The plea was entered in Potter County juvenile court on March 24. A disposition, or sentencing, is scheduled for May 12 in front of President Judge Stephen Minor, Potter County District Attorney Andy Watson told this newspaper.

The boy, whose name has not been released due to his age, was charged with involuntary manslaughter and unlawful possession of a firearm. State police in Coudersport investigated the Jan. 28 death of 12-year-old Wyatt Brimmer, who Watson confirmed as the accused’s brother. According to police reports, Brimmer died of a single gunshot wound to the chest.

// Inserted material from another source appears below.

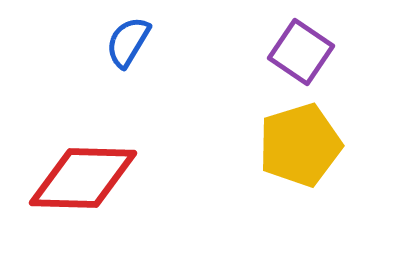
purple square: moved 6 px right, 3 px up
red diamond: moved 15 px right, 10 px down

“It’s a horrible tragedy all around,” said Watson. “Generally, any case involving a juvenile accused of a crime toward a family member is difficult. Prosecution is difficult to pursue, knowing the family and accused have suffered horribly already, however, we have a job to do when we took an oath to uphold the laws.”

Watson said the involuntary manslaughter charge is invoked “Whenever someone, as the direct result of doing a lawful or unlawful act in a grossly negligent or reckless manner, causes the death of another person.”

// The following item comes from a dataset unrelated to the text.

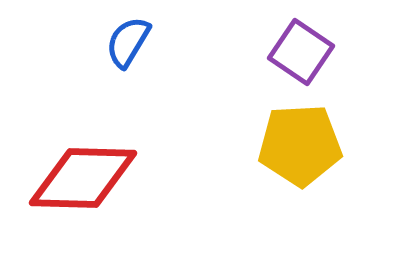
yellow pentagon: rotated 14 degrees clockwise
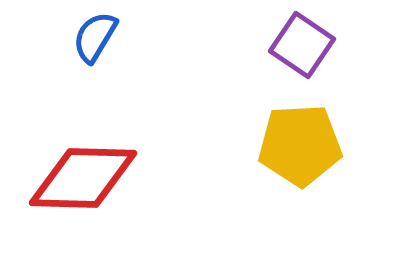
blue semicircle: moved 33 px left, 5 px up
purple square: moved 1 px right, 7 px up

Those charge parameters are the same for juveniles and adults, said Watson, even if the act was unintentional.

“Based on the investigation, the criminal investigator and myself both concluded that this was an accidental shooting, which still imposes criminal liability on the responsible person,” he said, adding that he gives credit to Criminal Investigator Joel Miles with state police in Coudersport for his thorough investigation.

Watson said the ultimate question when it comes to family-on-family crime is how to strike a balance between vindicating the victim’s rights and protecting the accused’s due process.

While he couldn’t share details on the upcoming disposition, Watson said in general, there are several possible outcomes for such charges against a juvenile – mental health evaluations, placement in a residential treatment facility, probation until age 21, home detention, community service, paying restitution to a victim’s family and writing an apology letter, among other options.

“The whole goal now is to work with the juvenile to ensure we’re giving them the treatment they need, while fostering rehabilitative measures to guide the child to make sure they don’t become an adult criminal,” he said. “We’ll make sure this young man gets the help he needs and continue to pray for the family.”